Four months later Starley was married to Alice.
He sat quietly with his hands in his lap until he heard her car in the drive — the VW she insisted on driving, even though he had patiently explained each time he saw her how unsafe a car it was. He fidgeted, not knowing whether to get up and open the door, or just sit there. Either way, he would probably frighten her. While he sat thinking, he lost the opportunity to move. She opened the door a crack, put her head around the corner, and her eyes met his.
“Oh God,” she sighed. “I wondered why the door was hanging open.”
Her hair was pulled back in a rubber band. She was carrying a tennis racket. She had on white shorts and a black T-shirt. She wiped her hair out of her face.
“Okay,” she said. “What are you doing here? I assume it got too cold for you up north.”

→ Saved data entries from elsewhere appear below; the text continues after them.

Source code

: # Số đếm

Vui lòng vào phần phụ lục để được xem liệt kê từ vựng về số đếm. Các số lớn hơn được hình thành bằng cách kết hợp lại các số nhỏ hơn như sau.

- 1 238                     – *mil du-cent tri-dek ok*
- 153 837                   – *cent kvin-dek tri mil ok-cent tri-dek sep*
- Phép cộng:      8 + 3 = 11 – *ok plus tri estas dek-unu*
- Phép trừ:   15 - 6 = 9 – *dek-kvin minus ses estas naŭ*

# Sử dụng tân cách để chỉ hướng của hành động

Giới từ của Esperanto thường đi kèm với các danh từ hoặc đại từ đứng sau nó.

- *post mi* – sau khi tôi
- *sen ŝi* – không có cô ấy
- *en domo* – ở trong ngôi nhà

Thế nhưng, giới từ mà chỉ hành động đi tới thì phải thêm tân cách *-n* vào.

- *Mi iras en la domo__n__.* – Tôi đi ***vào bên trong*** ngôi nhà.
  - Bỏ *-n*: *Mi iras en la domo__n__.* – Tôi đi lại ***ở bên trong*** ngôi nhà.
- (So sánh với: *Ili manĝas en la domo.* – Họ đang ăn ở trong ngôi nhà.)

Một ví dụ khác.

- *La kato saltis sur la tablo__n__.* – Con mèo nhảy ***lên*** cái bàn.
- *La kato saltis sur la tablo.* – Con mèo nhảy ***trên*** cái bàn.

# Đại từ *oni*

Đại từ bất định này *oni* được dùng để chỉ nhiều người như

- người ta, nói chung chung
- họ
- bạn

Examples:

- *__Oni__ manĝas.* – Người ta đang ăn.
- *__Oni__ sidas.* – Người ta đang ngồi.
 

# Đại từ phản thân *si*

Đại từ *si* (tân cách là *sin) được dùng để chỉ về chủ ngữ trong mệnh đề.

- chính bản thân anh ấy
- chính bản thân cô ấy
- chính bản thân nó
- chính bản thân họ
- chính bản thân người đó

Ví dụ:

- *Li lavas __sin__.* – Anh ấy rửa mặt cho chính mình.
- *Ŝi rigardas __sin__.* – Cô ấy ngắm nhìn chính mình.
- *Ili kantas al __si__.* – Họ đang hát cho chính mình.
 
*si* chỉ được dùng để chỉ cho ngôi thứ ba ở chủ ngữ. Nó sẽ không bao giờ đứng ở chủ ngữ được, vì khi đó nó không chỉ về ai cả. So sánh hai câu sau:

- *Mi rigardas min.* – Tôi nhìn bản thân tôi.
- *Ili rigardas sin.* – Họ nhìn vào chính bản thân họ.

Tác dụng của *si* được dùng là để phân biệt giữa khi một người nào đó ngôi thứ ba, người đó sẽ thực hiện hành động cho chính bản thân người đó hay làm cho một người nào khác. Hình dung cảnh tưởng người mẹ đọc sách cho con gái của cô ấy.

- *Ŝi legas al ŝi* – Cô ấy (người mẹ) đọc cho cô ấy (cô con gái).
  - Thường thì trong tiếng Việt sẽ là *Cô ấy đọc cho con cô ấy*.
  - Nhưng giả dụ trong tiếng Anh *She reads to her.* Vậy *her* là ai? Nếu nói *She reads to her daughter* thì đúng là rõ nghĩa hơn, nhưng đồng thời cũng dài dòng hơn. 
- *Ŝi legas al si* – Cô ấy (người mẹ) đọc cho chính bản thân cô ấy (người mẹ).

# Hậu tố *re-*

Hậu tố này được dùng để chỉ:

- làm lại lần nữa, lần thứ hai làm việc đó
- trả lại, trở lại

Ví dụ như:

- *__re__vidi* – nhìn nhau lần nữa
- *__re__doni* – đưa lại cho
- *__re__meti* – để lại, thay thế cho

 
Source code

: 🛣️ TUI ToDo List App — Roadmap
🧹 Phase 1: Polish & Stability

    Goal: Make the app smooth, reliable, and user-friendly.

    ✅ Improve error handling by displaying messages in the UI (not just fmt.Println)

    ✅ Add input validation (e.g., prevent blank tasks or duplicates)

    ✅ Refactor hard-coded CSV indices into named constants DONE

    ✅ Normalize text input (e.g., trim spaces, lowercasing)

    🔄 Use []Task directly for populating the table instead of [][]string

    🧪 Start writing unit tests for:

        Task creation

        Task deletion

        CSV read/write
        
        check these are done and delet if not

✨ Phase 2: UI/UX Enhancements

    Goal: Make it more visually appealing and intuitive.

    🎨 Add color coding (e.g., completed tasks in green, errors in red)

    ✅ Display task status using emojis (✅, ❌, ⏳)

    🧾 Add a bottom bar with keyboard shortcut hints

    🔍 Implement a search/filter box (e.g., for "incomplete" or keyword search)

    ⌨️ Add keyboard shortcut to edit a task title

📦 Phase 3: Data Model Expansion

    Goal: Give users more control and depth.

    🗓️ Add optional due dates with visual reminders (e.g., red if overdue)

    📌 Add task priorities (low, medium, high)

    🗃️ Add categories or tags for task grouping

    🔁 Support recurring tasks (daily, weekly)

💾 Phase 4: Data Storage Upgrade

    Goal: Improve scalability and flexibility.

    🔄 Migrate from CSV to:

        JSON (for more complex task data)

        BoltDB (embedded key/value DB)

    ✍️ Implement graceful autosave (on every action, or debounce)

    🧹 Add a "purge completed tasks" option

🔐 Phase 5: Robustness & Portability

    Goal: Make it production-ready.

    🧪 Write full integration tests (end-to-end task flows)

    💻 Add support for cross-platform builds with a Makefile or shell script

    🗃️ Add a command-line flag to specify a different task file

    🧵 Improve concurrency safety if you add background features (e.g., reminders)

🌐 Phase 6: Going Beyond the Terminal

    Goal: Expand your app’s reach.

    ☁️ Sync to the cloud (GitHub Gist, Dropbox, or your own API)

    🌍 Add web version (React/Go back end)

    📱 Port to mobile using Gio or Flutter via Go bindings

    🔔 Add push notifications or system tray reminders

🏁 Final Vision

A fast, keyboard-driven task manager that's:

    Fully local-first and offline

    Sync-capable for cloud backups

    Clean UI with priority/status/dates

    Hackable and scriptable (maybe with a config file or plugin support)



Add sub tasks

“It did,” he said. “It really did.”
“Where’s Deena?” she said.
“Is that her name? The woman with the four-year-old daughter?”
“She didn’t have her with her, did she? Am I crazy or something?”
“No, she … she told me. She said she had a daughter. I didn’t know her name.”
“Deena,” she said. “Now, what are you doing here?”
She sat in a wicker chair. He thought, If I can still be so attracted to her, I can’t love Susan. If I had reached Susan on the phone, what would I have said?
“Who’s Robert Wilson?” he said.
“I don’t know. Who?”
“Isn’t that his name?” He got up and went to Bobby’s room. He came back. “I mean Robert Winter,” he said.
“A friend of his who moved to Pennsylvania,” she said. “Did you count the silverware to make sure it was all there too?”